"Do to others as you would have them do to you." (6:31)
Sound familiar? Yeah, that's the golden rule.
We've all heard something like this since our kindergarten days: "Bad boy! How would you like it if she took your crayon!" It's pretty convincing, even for six-year-olds, and really is a good rule of thumb to live by.
While their influence cannot be underestimated, Luke and Matthew (he says it in Matthew 7:12) don't get all the credit for the major cultural importance of this rule. A similar ethical principle appears in several of the world's religions or philosophies, including versions of Stoicism, the Bahá'í Faith, Buddhism, Confucianism, Hinduism, Humanism, Islam, Jainism, Judaism, Wicca, and Zoroastrianism. So yeah, it's kind of all over the place.
In Luke, the saying occurs as one tiny part of a lengthy sermon sometimes called "The Sermon on the Plain" (6:20-49). Before and after the saying, Jesus says that people should love even the people that don't love them back (6:27-30, 32-35).

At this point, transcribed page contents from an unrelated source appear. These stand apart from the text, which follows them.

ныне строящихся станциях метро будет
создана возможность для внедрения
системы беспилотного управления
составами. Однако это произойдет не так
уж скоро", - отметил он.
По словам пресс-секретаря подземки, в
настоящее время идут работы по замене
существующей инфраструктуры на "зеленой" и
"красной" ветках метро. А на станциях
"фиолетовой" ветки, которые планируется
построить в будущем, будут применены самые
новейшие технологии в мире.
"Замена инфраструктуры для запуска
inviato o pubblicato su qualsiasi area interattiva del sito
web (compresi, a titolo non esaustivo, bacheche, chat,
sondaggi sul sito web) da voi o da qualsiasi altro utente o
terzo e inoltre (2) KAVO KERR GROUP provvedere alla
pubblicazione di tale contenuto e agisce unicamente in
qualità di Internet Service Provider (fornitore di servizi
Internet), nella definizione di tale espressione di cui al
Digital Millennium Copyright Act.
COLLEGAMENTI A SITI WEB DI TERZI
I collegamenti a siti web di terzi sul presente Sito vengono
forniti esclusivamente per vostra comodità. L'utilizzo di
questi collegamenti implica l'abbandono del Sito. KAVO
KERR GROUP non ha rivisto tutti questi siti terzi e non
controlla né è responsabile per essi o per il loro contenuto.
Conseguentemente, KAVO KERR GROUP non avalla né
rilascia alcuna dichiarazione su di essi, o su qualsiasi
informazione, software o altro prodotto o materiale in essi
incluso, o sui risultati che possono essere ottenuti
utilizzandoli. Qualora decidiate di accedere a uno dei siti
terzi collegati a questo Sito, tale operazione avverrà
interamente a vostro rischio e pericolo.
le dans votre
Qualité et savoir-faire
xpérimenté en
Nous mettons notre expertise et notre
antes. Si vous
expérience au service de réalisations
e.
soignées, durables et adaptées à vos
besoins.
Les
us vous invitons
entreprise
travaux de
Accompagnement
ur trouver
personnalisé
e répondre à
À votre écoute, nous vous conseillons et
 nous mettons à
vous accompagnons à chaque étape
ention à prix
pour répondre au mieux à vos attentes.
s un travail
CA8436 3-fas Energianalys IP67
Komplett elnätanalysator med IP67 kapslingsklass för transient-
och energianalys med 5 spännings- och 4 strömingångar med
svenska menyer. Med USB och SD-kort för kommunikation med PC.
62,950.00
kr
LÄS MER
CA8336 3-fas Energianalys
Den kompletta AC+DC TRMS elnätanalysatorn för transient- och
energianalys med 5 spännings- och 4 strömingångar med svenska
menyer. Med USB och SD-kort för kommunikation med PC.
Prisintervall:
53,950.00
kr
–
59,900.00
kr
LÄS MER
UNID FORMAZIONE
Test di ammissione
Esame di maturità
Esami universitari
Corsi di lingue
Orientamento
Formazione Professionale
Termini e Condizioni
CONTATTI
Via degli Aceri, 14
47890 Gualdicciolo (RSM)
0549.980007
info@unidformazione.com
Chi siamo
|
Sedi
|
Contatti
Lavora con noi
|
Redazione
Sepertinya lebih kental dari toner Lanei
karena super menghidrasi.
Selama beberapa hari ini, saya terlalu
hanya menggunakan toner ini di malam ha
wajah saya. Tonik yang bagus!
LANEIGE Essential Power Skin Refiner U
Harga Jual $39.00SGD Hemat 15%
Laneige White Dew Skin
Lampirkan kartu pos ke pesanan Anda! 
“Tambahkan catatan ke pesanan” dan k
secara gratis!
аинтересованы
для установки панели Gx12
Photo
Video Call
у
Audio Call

Yeah. This was as counter-cultural in antiquity as it is in our modern capitalist economies. Reciprocity was, after all, the rule, and relationships flourished on the principle of mutually beneficial exchange. But Jesus argues that it's not good enough to love those who love you back, to do good to those who do good to you, and to loan money to those who can pay you back later. Everybody does that—even criminals. The real challenge is to do all of that with no hope of return until your heavenly payday comes.
Luke is all about ethical standards of compassion, love, and radical charity toward all, and The Golden Rule is no exception.